Raffine, Scheming Seer

The Obscura mob boss Raffine, Scheming Seer has a slightly different take on the types of decks it produces. Raffine rewards you for attacking with more creatures, which lets you connive more and grow a threat even larger.

This is a more low-to-the-ground aggro plan than most other sphinx commanders.

#6. Scholar of the Lost Trove

Scholar of the Lost Trove

Scholar of the Lost Trove doesn’t have the same combo potential as Chancellor of the Spires, but your deck is usually primed to take advantage of your own spells rather than your opponents’. Reanimating an artifact is a nice bump to this ability, and it’s altogether a nice addition to decks full of devastating spells.

#5. Arjun, the Shifting Flame

Arjun, the Shifting Flame

Arjun, the Shifting Flame is basically Mindmoil on a sphinx’s body. As a commander, it’s interested in effects that trigger off drawing lots of cards, and you’ll definitely draw cards.

Niv-Mizzet, Parun, The Locust God, and Psychosis Crawler all turn Arjun’s ability into damage.

#4. Yennett, Cryptic Sovereign

Yennett, Cryptic Sovereign

Something’s odd about Yennett, Cryptic Sovereign, but I can’t quite put my finger on it. You essentially draw a card on attacks, but you get to cast that card for free if you built your deck with mostly odd mana value cards.

#3. Magister Sphinx

Magister Sphinx

Magister Sphinx is the dream-crusher for anyone who thought their life total was too far out of reach. It brings anyone with an unassailable life total back to the realm of mortals, and it can even gain you life if you’re desperately low.

#2. Tivit, Seller of Secrets

Tivit, Seller of Secrets

Tivit, Seller of Secrets generates five artifacts in some combination of Treasures and Clues (in other words, mana and card draw) in a four-player game.

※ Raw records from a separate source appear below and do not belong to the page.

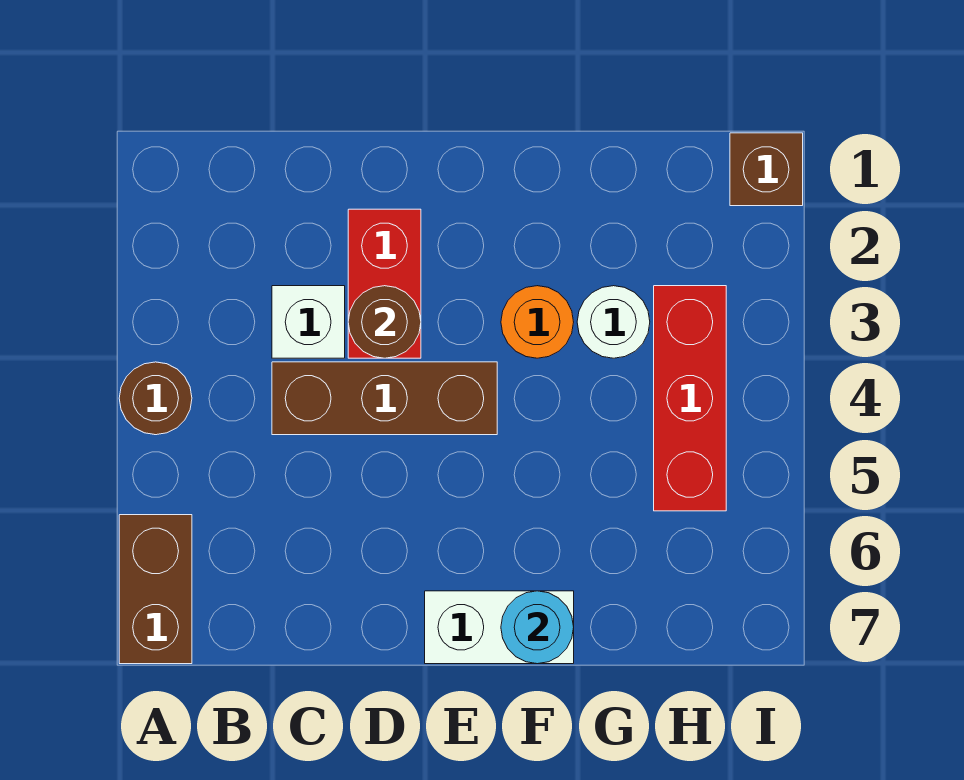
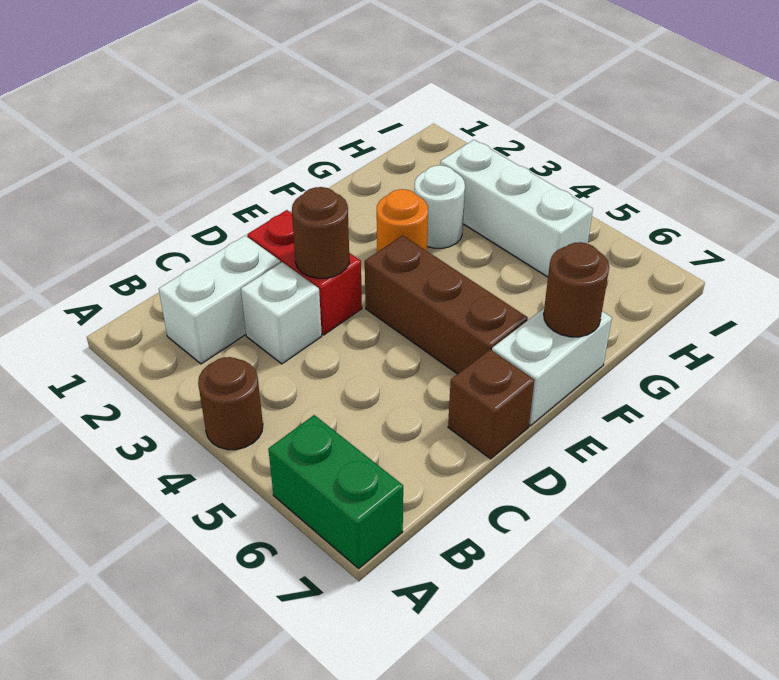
brown 1x2 brick [119,515,192,664] -> green 1x2 brick [268,415,403,568]
none -> white 1x2 brick [159,236,281,364]
brown 1x3 brick [272,362,497,435] -> brown 1x3 brick turned to [365,235,528,374]
cyan 1x1 round brick [501,591,574,664] -> brown 1x1 round brick [544,242,609,337]
red 1x3 brick [654,286,726,511] -> white 1x3 brick [440,140,593,277]
brown 1x1 brick [730,133,803,206] -> brown 1x1 brick moved to [448,349,534,459]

It’s meant to be a political commander, but it ends up being more of an “oops-I-outvalued-my-opponents” card instead.

Turns out five artifacts are exactly what you need for Time Sieve, which produces infinite turns in conjunction with a blink effect.

#1. Consecrated Sphinx

Consecrated Sphinx

If you want to find a Consecrated Sphinx, follow the echoes of nearby EDH players groaning and complaining. It’s a game-warping creature that out-cards the other players if it isn’t dealt with immediately.

This is also an instant kill against anyone foolish enough to play Notion Thief.

Best Sphinx Payoffs

Unesh, Criosphinx Sovereign EDH

Unesh, Criosphinx Sovereign

If you’re aiming to build a “sphinx tribal” deck, Unesh, Criosphinx Sovereign is the only explicit payoff. It’s a great tribal lord, especially for a deck with so many high mana value threats.

You’ll want as many cost reducing effects as you can get, so I suggest stocking up on Sapphire Medallion, Herald's Horn, and Urza's Incubator if you plan to go the sphinx tribal route.

“Flying Tribal”

Every sphinx has flying, so naturally you could go the “flying tribal” route as well. These decks generally work better with a bunch of smaller flying creatures like Bird tokens or faeries, but no one’s stopping you from playing a deck full of sphinxes and some flying payoffs.

I’d look at Isperia the Inscrutable as a potential commander and search for explicit flying payoffs like Inniaz, the Gale Force and Archon of Redemption.

Wrap Up

Sandstone Oracle (Iconic Masters) - Illustration by Izzy

Sandstone Oracle (Iconic Masters) | Illustration by Izzy

That closes the door on sphinges for now (ed.: Got ‘em.) The sphinx creature type isn’t as broadly used as some other iconic types like dragons, demons, and angels, but they’re bound to return with new releases.

I’m a huge fan of sphinxes that play into the riddle-maker trope, cards like Master of Predicaments and Conundrum Sphinx. They don’t always hit the mark in terms of playability, but they’re fun, flavorful designs that capture the idea of the ancient Greek sphinx.